Thursday, Oct. 3, 2002 | 9:13 a.m.

A man who authorities believe might have information about a 1972 car bombing that killed a former FBI agent was found guilty Wednesday of drug conspiracy and distribution charges.

Robert Marshall faces the possibility of life in prison after the verdict in federal court.

Marshall, 69, was found guilty of brokering a deal for a kilogram of cocaine in March 2001. Marshall, who has previous drug convictions in 1988 and 1985 and is a four-time felon, could get 10 years to life in prison and fines at his sentencing, scheduled for Dec. 20.

FBI agents and Metro Police homicide detectives have been unsuccessful in getting information from Marshall about the 1972 murder of William Coulthard, a former FBI agent who was the landlord of Benny Binion's Horseshoe Club at the time of his death in the bombing.

Marshall and others were also the subjects of a series of wiretaps in December 1999 as part of an FBI investigation into racketeering, drug trafficking and the possibility of co-conspirators involved in a conspiracy to kill Ted Binion, according to a sworn affidavit filed by FBI agent Gerald McIntosh.

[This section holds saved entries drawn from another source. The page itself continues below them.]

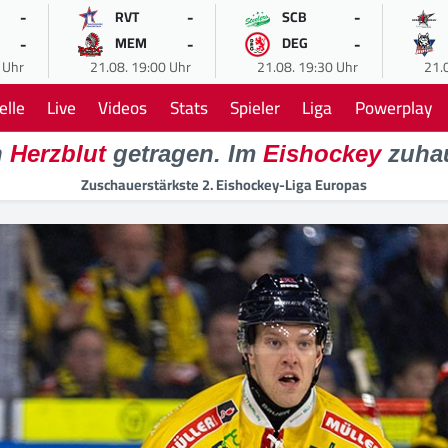
-
-
-
RVT
SCB
-
-
-
MEM
DEG
 Uhr
21.08. 19:00 Uhr
21.08. 19:30 Uhr
21.
elle
Live
Videos
Stats
Spieler
Liga
Powerplay
n
Herzblut
getragen. Im
Eishockey
zuha
Zuschauerstärkste 2. Eishockey-Liga Europas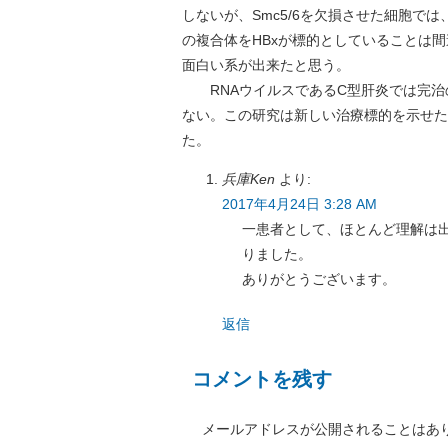
しないが、Smc5/6を欠損させた細胞で
の複合体をHBxが標的としていることは間
面白い系が出来たと思う。
RNAウイルスであるC型肝炎では完治
ない。この研究は新しい治療標的を示せた
た。
兵庫Ken
より:
2017年4月24日 3:28 AM
一患者として、ほとんど理解は
りました。
ありがとうございます。
返信
コメントを残す
メールアドレスが公開されることはあ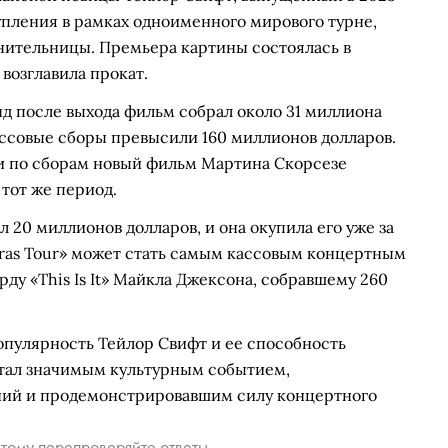
тупления в рамках одноименного мирового турне,
нительницы. Премьера картины состоялась в
 возглавила прокат.
нд после выхода фильм собрал около 31 миллиона
ассовые сборы превысили 160 миллионов долларов.
ти по сборам новый фильм Мартина Скорсезе
тот же период.
20 миллионов долларов, и она окупила его уже за
Eras Tour» может стать самым кассовым концертным
рду «This Is It» Майкла Джексона, собравшему 260
опулярность Тейлор Свифт и ее способность
стал значимым культурным событием,
ний и продемонстрировавшим силу концертного
тому перепроверяйте ответы.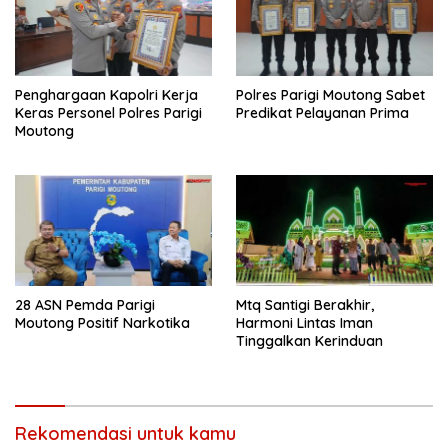
Penghargaan Kapolri Kerja
Polres Parigi Moutong Sabet
Keras Personel Polres Parigi
Predikat Pelayanan Prima
Moutong
28 ASN Pemda Parigi
Mtq Santigi Berakhir,
Moutong Positif Narkotika
Harmoni Lintas Iman
Tinggalkan Kerinduan
Rekomendasi untuk kamu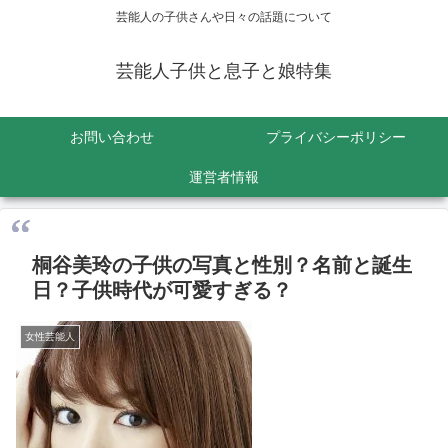
芸能人の子供さんや日々の話題について
芸能人子供と息子と娘特集
お問い合わせ
プライバシーポリシー
運営者情報
桐谷美玲の子供の写真と性別？名前と誕生
日？子供時代が可愛すぎる？
女性芸能人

Rick Tabish, convicted of the murder of Ted Binion, has filed suit against the Justice Department and the FBI and is requesting the conversations from the wiretaps and information in the investigation hoping that it will clear him in the murder.

Ted Binion's girlfriend, Sandy Murphy, and Tabish were convicted of the 1998 murder.

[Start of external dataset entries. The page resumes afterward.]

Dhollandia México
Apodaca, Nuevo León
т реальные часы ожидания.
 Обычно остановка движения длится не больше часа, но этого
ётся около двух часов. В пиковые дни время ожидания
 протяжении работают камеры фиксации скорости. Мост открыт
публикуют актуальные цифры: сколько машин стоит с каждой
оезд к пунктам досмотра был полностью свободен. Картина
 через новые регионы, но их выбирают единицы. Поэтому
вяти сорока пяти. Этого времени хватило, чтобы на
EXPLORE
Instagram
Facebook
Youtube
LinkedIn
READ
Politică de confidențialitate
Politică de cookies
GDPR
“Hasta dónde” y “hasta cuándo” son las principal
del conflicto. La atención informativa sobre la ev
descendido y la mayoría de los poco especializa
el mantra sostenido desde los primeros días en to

Wednesday, after the guilty verdict was read in senior U.S. District Judge Lloyd George's courtroom, Marshall quietly thanked his lawyer, Assistant Federal Public Defender Michael Kennedy.

"You've all worked very hard," Marshall said before smiling and shaking hands with Kennedy before being led from the courtroom in the custody of U.S. Marshals.

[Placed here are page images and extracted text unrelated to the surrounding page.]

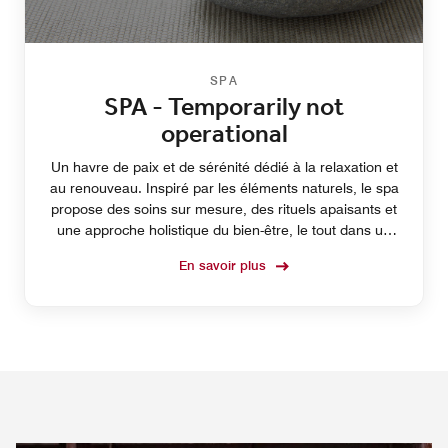
SPA
SPA - Temporarily not
operational
Un havre de paix et de sérénité dédié à la relaxation et
au renouveau. Inspiré par les éléments naturels, le spa
propose des soins sur mesure, des rituels apaisants et
une approche holistique du bien-être, le tout dans un
cadre élégant et paisible.
En savoir plus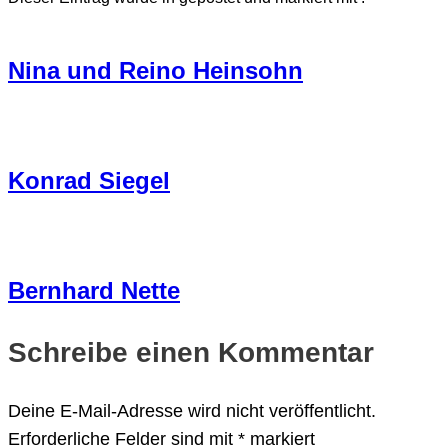
Nina und Reino Heinsohn
Konrad Siegel
Bernhard Nette
Schreibe einen Kommentar
Deine E-Mail-Adresse wird nicht veröffentlicht.
Erforderliche Felder sind mit
*
markiert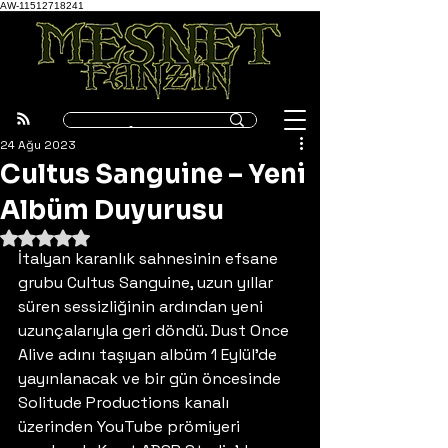
AW-11512718241
24 Ağu 2023
Cultus Sanguine – Yeni
Albüm Duyurusu
5 üzerinden NaN yıldız
İtalyan karanlık sahnesinin efsane 
grubu Cultus Sanguine, uzun yıllar 
süren sessizliğinin ardından yeni 
uzunçalarıyla geri döndü. Dust Once 
Alive adını taşıyan albüm 1 Eylül’de 
yayınlanacak ve bir gün öncesinde 
Solitude Productions kanalı 
üzerinden YouTube prömiyeri 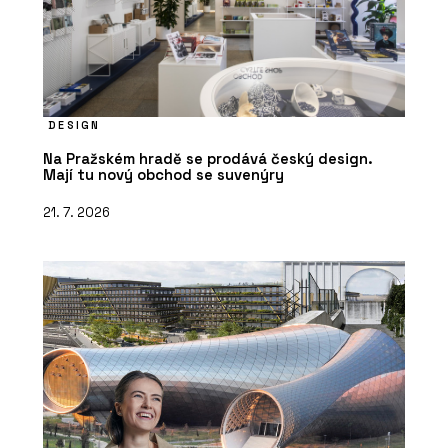
DESIGN
Na Pražském hradě se prodává český design.
Mají tu nový obchod se suvenýry
21. 7. 2026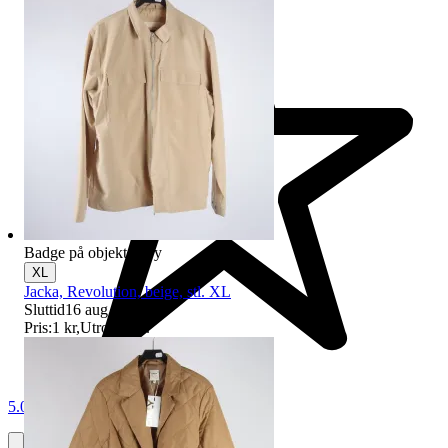
Badge på objektet:
Ny
XL
Jacka, Revolution, beige, stl. XL
Sluttid
16 aug 18:50
.
Pris:
1 kr
,
Utropspris
.
5.0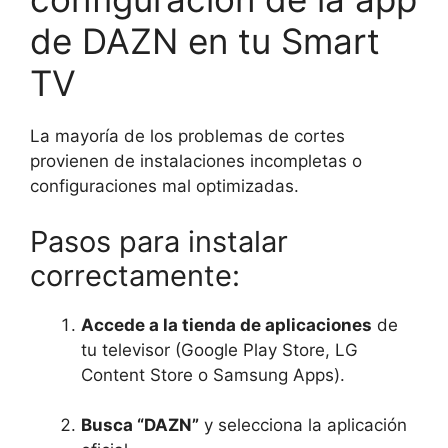
de DAZN en tu Smart
TV
La mayoría de los problemas de cortes
provienen de instalaciones incompletas o
configuraciones mal optimizadas.
Pasos para instalar
correctamente:
Accede a la tienda de aplicaciones
de
tu televisor (Google Play Store, LG
Content Store o Samsung Apps).
Busca “DAZN”
y selecciona la aplicación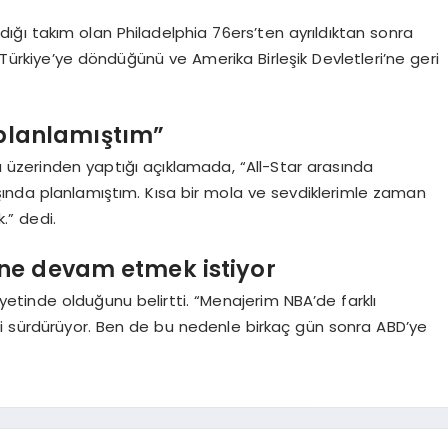
ğı takım olan Philadelphia 76ers’ten ayrıldıktan sonra
n Türkiye’ye döndüğünü ve Amerika Birleşik Devletleri’ne geri
 planlamıştım”
 üzerinden yaptığı açıklamada, “All-Star arasında
ında planlamıştım. Kısa bir mola ve sevdiklerimle zaman
.” dedi.
ne devam etmek istiyor
tinde olduğunu belirtti. “Menajerim NBA’de farklı
 sürdürüyor. Ben de bu nedenle birkaç gün sonra ABD’ye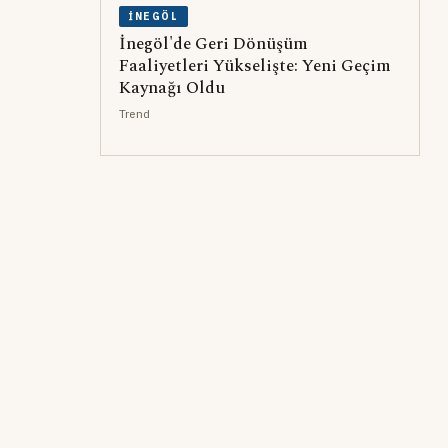
İNEGÖL
İnegöl'de Geri Dönüşüm
Faaliyetleri Yükselişte: Yeni Geçim
Kaynağı Oldu
Trend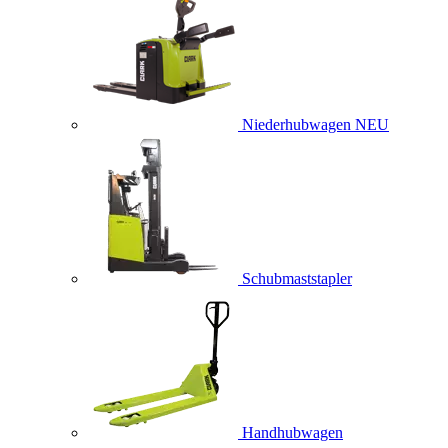
Niederhubwagen
NEU
Schubmaststapler
Handhubwagen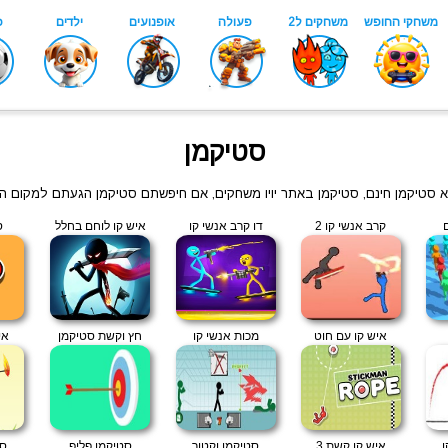
סטיקמן
שא סטיקמן חינם, סטיקמן באתר יויו משחקים, אם חיפשתם סטיקמן הגעתם למקום ה
קרב אנשי קו 2
דו קרב אנשי קו
איש קו לוחם בחלל
ס
איש קו עם חוט
מכות אנשי קו
חץ וקשת סטיקמן
אי
ו
איש קו קשת 3
סטיקמן וקטור
סטיקמן פליפ
סט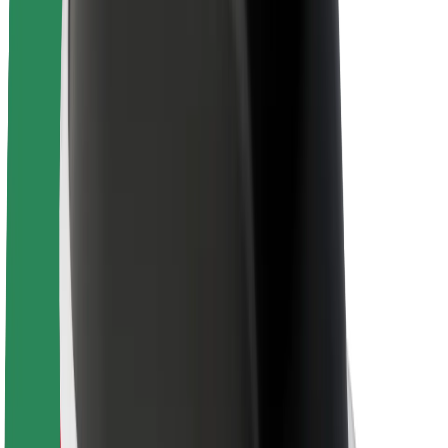
Veiligheid voor passagiers
Veiligheid voor chauffeurs
Veiligheid E-steps
Safety Lab
Steden
Locaties
Stadsoplossingen
Luchthavens
Bolt Laadstations
Support
Voor passagiers
Voor chauffeurs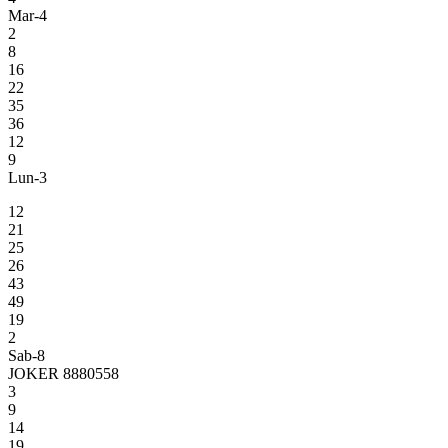
Mar-4
2
8
16
22
35
36
12
9
Lun-3
12
21
25
26
43
49
19
2
Sab-8
JOKER 8880558
3
9
14
19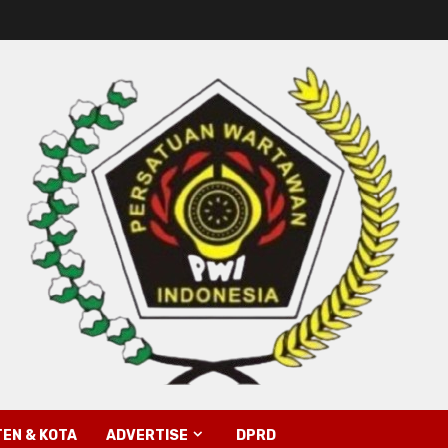
EN & KOTA
ADVERTISE
DPRD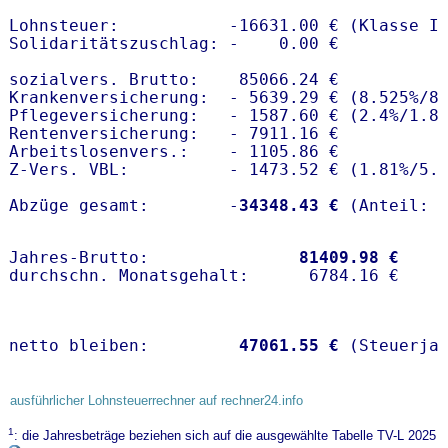
Lohnsteuer:           -16631.00 € (Klasse I)
Solidaritätszuschlag: -    0.00 €

sozialvers. Brutto:    85066.24 €

Krankenversicherung:  - 5639.29 € (8.525%/8
Pflegeversicherung:   - 1587.60 € (2.4%/1.8%
Rentenversicherung:   - 7911.16 €

Arbeitslosenvers.:    - 1105.86 €

Z-Vers. VBL:          - 1473.52 € (
1.81%
/
5.
Abzüge gesamt:        -
34348.43 €
Jahres-Brutto:               
81409.98 €
netto bleiben:         
47061.55 €
 (Steuerja
ausführlicher Lohnsteuerrechner auf rechner24.info
1
: die Jahresbeträge beziehen sich auf die ausgewählte Tabelle TV-L 2025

Kennedy argued during the trial that Marshall was entrapped by the FBI for reasons other than the cocaine sale.

"Why is Marshall so valuable to the FBI?" Kennedy asked the jury. "They thought he had knowledge of a car-bombing murder in 1972, and he told them what he knows, but in the 1970s some snitch told the FBI that Marshall killed Coulthard.

"That's why it's important for the FBI to have Marshall in the middle of something."

Other than Kennedy's remarks, nothing else involving Coulthard or the Binion murder came up during the case, as George kept the focus on the drug charges Marshall was facing.

During the trial Assistant U.S. Attorney Eric Johnson relied on tape-recorded conversations between Marshall and Richard Veluz, who agreed to wear a wire and work with the FBI after agents learned he was working a drug deal with Marshall, Johnson said.

FBI agents were at the Wild Wild West casino on March 10 when Veluz and Marshall met Marshall's cocaine source and purchased the kilogram of cocaine for $18,000, Johnson said. Veluz then took the cocaine, covered in pork rinds in a brown paper bag, and gave it to a buyer for about $21,000, Johnson said.

"Veluz and Marshall agreed to split the $3,000 they made 50-50," Johnson said.

At one point in the taped conversations played for the jury, the buyer, who had done deals with Marshall in the past, tells Veluz that he trusts Marshall, Johnson said.

"He's like a son to me," the buyer states on the recording. "He's a good man. He's a dangerous man. Nobody can treat him the way I can. If I hit him in the face he'd ask me why I did it before he'd kill me."